Tasks to perform —
[1] Write out the Terminus text word for word from "I wish I had" to "the other metas.".
[2] In the text about Terminus, list everything the writer says they entered while testing.

Text for analysis —

┌──

I’d like to say that I did a lot on this, but I didn’t. I occasionally hopped on the hourlies for my team, but mostly I just answered them anyways for data and also did a couple pulls because gambling!

Terminus - Can you really call it a crossword if…

Most of the work I did on Terminus involved trying to unlock things. I am definitely one of the people responsible for Copy of Copy of Sheet1’s 5000 universes visited, as I was testing the whole alphabet multiple times, lots of weird numbers, and at one point, :the entire script of the Bee Movie. That last one wasn’t really to test anything except to see what limits Cardinality put on the page. Also because :it was funny.

The big breakthrough I had was figuring out how to get into the Crossword meta. It should not surprise anyone that I immediately honed on something based on CROWS. That’s a fact! This led other folks to figure out how to get into the other metas, of which I would like to credit on getting the ball rolling.

Terminus - Mixed Media (Meta)

I wish I had done a little more for this meta than I did, but I was able to get CONDUCTOR out of one of the six transformations based solely on Nutrimatic, and I’d like to hope that this helped people get the other metas.

└──

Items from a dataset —
┌──

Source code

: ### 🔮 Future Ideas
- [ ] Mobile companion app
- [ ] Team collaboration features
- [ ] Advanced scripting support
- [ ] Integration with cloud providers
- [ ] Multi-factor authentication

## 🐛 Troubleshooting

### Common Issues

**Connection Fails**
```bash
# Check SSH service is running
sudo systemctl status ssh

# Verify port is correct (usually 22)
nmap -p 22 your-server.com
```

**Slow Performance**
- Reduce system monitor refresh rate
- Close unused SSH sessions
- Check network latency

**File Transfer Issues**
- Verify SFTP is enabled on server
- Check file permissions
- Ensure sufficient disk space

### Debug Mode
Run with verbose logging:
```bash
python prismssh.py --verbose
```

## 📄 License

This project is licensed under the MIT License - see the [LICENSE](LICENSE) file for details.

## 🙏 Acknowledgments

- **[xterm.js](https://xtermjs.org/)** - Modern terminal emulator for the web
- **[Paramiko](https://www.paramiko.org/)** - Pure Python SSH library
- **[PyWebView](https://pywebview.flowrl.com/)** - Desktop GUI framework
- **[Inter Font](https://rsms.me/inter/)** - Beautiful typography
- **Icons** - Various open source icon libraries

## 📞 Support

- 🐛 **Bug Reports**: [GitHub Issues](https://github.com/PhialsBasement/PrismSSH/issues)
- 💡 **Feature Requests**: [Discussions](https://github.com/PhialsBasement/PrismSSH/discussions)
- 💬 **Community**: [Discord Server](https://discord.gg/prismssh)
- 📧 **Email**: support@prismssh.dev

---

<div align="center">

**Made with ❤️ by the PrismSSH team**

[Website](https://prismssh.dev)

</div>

└──

Expected responses —
[1]
I wish I had done a little more for this meta than I did, but I was able to get CONDUCTOR out of one of the six transformations based solely on Nutrimatic, and I’d like to hope that this helped people get the other metas.

[2]
- the whole alphabet (multiple times)
- lots of weird numbers
- the entire script of the Bee Movie